Hetzelfde geldt ingeval de activa van de juridische constructie worden overgedragen aan een andere staat, waarmee België geen dubbelbelastingverdrag dan wel geen akkoord inzake de uitwisseling van inlichtingen met betrekking tot belastinggegevens heeft afgesloten. Is dit laatste wel het geval dan geldt de voormelde fictie van uitkering niet op voorwaarde dat deze overeenkomst of dit akkoord de uitwisseling van inlichtingen met betrekking tot belastingaangelegenheden mogelijk maakt.

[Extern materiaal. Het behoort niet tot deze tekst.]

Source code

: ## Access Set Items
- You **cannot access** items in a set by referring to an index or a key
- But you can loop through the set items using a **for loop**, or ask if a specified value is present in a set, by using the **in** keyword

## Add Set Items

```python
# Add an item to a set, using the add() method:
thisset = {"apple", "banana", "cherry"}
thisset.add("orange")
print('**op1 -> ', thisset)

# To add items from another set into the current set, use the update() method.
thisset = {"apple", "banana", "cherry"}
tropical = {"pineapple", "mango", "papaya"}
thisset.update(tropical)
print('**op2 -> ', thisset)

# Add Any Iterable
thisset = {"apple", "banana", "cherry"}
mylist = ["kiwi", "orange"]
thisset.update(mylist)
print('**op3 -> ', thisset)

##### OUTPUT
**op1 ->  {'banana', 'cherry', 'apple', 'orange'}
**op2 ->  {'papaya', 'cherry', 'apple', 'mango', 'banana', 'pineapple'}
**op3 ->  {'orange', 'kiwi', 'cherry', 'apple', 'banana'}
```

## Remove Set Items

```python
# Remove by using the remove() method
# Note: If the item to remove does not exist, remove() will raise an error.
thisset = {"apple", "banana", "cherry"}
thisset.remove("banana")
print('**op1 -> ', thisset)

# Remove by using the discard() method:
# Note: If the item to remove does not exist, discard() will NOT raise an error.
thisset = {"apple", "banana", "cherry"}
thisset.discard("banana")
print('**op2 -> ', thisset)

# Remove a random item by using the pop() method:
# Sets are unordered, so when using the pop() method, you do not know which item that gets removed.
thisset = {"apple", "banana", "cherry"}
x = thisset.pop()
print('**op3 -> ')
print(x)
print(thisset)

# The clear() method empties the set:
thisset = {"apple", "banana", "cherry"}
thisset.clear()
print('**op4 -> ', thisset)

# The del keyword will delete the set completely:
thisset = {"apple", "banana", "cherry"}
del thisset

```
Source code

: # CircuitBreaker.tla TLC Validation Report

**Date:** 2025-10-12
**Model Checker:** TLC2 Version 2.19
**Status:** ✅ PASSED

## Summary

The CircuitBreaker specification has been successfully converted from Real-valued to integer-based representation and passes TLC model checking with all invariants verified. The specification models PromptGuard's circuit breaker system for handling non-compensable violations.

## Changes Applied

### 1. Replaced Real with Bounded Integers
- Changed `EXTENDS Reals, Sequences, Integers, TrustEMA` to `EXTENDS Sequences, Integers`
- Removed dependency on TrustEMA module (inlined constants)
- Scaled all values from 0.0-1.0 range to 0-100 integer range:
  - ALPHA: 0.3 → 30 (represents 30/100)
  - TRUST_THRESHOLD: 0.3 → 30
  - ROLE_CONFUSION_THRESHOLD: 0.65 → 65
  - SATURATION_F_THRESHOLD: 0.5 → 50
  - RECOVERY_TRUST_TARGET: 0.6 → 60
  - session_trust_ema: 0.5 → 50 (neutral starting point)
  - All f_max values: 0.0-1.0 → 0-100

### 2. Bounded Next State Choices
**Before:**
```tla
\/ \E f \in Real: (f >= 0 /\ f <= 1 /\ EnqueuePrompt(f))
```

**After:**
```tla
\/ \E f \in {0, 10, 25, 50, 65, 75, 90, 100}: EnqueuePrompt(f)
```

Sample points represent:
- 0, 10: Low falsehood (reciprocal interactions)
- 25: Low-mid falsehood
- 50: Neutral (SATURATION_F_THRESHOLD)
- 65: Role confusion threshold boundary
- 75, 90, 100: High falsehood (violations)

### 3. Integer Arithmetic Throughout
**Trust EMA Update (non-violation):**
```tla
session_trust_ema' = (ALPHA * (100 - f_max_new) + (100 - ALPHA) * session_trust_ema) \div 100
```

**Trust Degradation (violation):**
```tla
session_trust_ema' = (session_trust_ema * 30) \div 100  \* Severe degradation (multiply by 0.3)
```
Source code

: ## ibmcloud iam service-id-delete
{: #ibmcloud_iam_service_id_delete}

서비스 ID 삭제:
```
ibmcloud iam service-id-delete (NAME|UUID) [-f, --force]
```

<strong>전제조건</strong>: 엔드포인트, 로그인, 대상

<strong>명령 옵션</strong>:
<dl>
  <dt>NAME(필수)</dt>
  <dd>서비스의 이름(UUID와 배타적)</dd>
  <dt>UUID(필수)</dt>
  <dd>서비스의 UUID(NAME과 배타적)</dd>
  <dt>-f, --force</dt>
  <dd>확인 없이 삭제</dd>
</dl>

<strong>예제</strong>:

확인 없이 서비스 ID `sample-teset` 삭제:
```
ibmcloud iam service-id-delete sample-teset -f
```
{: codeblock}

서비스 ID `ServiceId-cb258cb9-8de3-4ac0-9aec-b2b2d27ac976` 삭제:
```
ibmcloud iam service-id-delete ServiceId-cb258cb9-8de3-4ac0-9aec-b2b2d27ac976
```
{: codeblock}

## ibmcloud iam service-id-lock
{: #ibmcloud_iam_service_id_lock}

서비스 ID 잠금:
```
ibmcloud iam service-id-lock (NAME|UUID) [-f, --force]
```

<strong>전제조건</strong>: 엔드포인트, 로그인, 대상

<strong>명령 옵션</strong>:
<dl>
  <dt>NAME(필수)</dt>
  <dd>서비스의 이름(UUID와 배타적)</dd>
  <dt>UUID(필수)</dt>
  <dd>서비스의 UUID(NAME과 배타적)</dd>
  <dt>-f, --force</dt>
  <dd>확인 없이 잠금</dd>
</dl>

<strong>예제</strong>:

Hoewel in de voorbereidende werken van deze wetgeving de geviseerde overdracht van activa gelijkgesteld wordt met een fictieve liquidatie van de juridische constructie, werd deze fictie uiteindelijk niet in de wettekst zelf weerhouden. De wettekst zelf beperkt zich tot het vastleggen van een fictief uitkeringsmoment van de niet-uitgekeerde inkomsten op het ogenblik van de geviseerde inbreng dan wel de geviseerde overdracht. Latente meerwaarden op activa van de juridische constructie lijken niet geviseerd te worden door deze bepaling. In de mate dat uitgedrukte of a fortiori gerealiseerde meerwaarden in aanmerking moeten genomen worden, gaat het hier om nieuwe inkomsten van de juridische constructie die geacht worden rechtstreeks verkregen te zijn door de oprichter. Ingeval deze meerwaarden teruggaan op verrichtingen die kaderen binnen een normaal beheer van privaat vermogen, kan de toepassing van de doorkijkbelasting leiden tot niet belastbaar zijn van deze inkomsten (zie ook hoger).
Fiscale meldingsplicht
De belastingplichtige dient in zijn aangifte in de personenbelasting melding te maken van het bestaan van een juridische constructie waarvan hij de oprichter is dan wel waarvan hij tijdens het belastbaar tijdperk een dividend of enig ander voordeel verkregen heeft.